Bab 10 Soal Waktu

2 0 0
                                    


Waktu terasa begitu cepat berputar, Clovis masih ragu atas pilihan nya ini. Ia membenci memilih, pilihan ini begitu sulit. Clovis menatap gadis yang dijodohkan kepadanya, ia bertanya-tanya di dalam hati. Apakah gadis ini sudah gila? Clovis mengusap wajahnya dengan kasar.

"Clo, antarkan Meta pulang. Hitung-hitung sekalian pdkt," Clovis mengangguk kaku, ada yang harus ia tanyakan kepada gadis ini. Gadis yang mengenakan mini dress berwarna hitam yang sangat pas dengan tubuh langsing nya.

Clovis mengendarai mobilnya dengan kecepatan 60 km/jam. Suasana didalam mobil terasa tegang dan canggung. Hingga Clovis memecahkan keheningan diantara mereka.

"Kenapa kamu menerima perjodohan ini?"

Gadis itu hanya diam tanpa mau menjawab pertanyaan Clovis. "Jawab Almeta," desis Clovis.
Almeta menghela napas kasar. "Bukan urusan kakak, kenapa aku tiba-tiba mau menerima perjodohan ini."

Clovis tertawa hambar. "Apa kamu gak sadar, tindakan kamu ini bisa menyakiti hati sahabat kamu."

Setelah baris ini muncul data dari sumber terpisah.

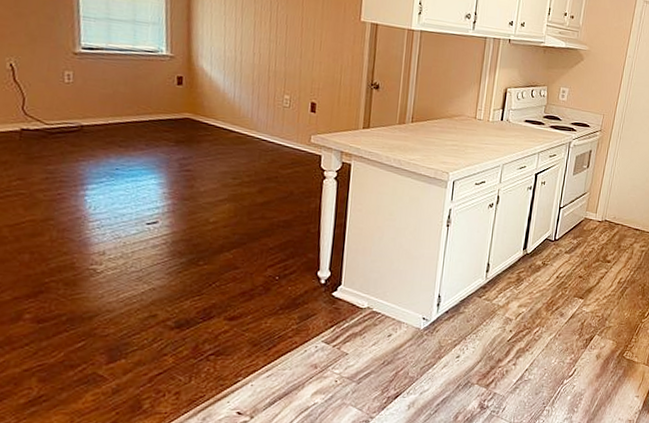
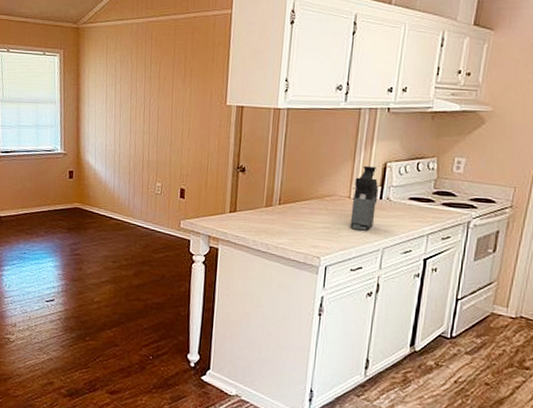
coffee maker: none [475,89,500,149] -> present [350,165,379,231]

"Bukan urusanku, itu urusan kalian. Lagian aku tidak perduli, sekalipun aku harus menyakiti sahabatku sendiri. Aku mau kakak menjadi pasangan hidupku nantinya. Aku yakin Dilara pasti akan mengerti, cepat atau lambat dia juga akan mengetahui hal ini." Almeta menyeringai kejam.

"Dan walaupun kau harus menyakiti hati kekasihmu itu juga?" Tubuh Almeta kaku ketika Clovis menekankan kata 'kekasihmu'. Yang dia tahu kekasihnya itu sudah meninggal dua tahun yang lalu. "Dia sudah meninggal," desis Almeta parau.

"Dari mana kau tau, jika dia sudah meninggal?" Clovis melirik sekilas ke arah Almeta yang tampak kaku. "Keluarganya yang mengatakannya, dan itu memang benar." Ujar Almeta sedikit yakin. Ia sempat merasa ganjil atas kabar kematian kekasihnya itu.

"Apa buktinya?"

"Pemakamannya tidak dilakukan disini kak, jenazah nya dimakamkan di pemakaman didaerah Makasar." Almeta merasa gelisah atas pertanyaan Clovis, pria ini seakan-akan adalah reporter yang ingin mengorek habis tentang masa itu. Masa dimana ia hampir depresi dan kehilangan nyawanya sendiri.

"Dan kau yakin begitu saja?" Almeta mengangguk pertanda ia yakin, walau ia merasa ragu atas jawabannya. "Aku tahu kau sedikit ragu Meta. Jangan membohongi dirimu sendiri, aku tahu kau belum benar-benar percaya atas kabar kematian nya."

"Apa maksudmu? Kau seakan-akan mengetahui segalanya." Gumam Almeta. "Aku mengetahuinya sedikit, aku ini sahabatnya! Bagaimana mungkin aku tidak mengetahui hal tersebut."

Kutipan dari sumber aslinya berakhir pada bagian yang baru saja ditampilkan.